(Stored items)
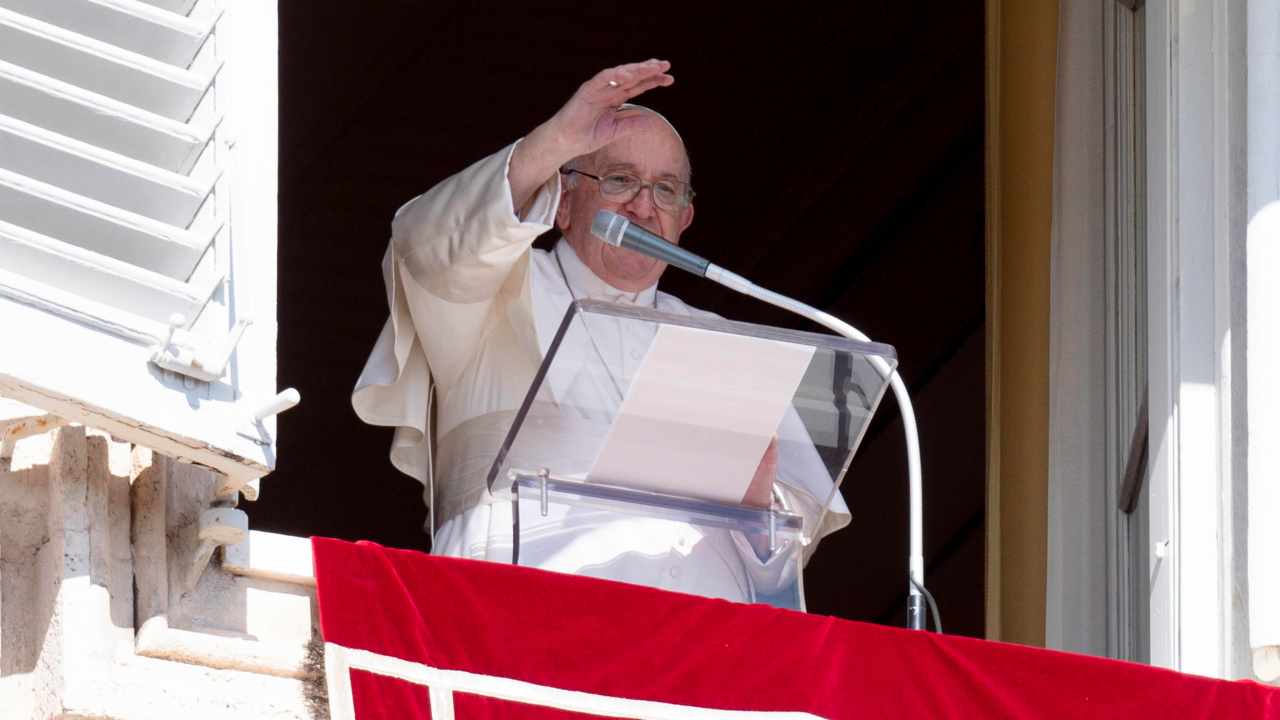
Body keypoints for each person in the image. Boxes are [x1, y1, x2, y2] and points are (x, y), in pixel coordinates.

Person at [352, 60, 849, 603]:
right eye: (619, 180)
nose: (643, 205)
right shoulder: (495, 290)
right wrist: (558, 138)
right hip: (521, 599)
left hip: (695, 627)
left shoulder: (724, 344)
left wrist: (756, 506)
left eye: (666, 190)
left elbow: (788, 541)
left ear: (685, 219)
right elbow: (426, 243)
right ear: (563, 200)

Problem description. Lines from the one holding "nose: (643, 205)" to the last line of the records: return these exactly, and only these.

Solution to the exercise.
nose: (643, 205)
right shoulder: (495, 290)
right wrist: (558, 138)
right hip: (521, 599)
left hip: (695, 627)
left shoulder: (724, 344)
left wrist: (756, 506)
left eye: (666, 190)
left elbow: (788, 541)
left ear: (685, 219)
right elbow: (426, 243)
right ear: (563, 200)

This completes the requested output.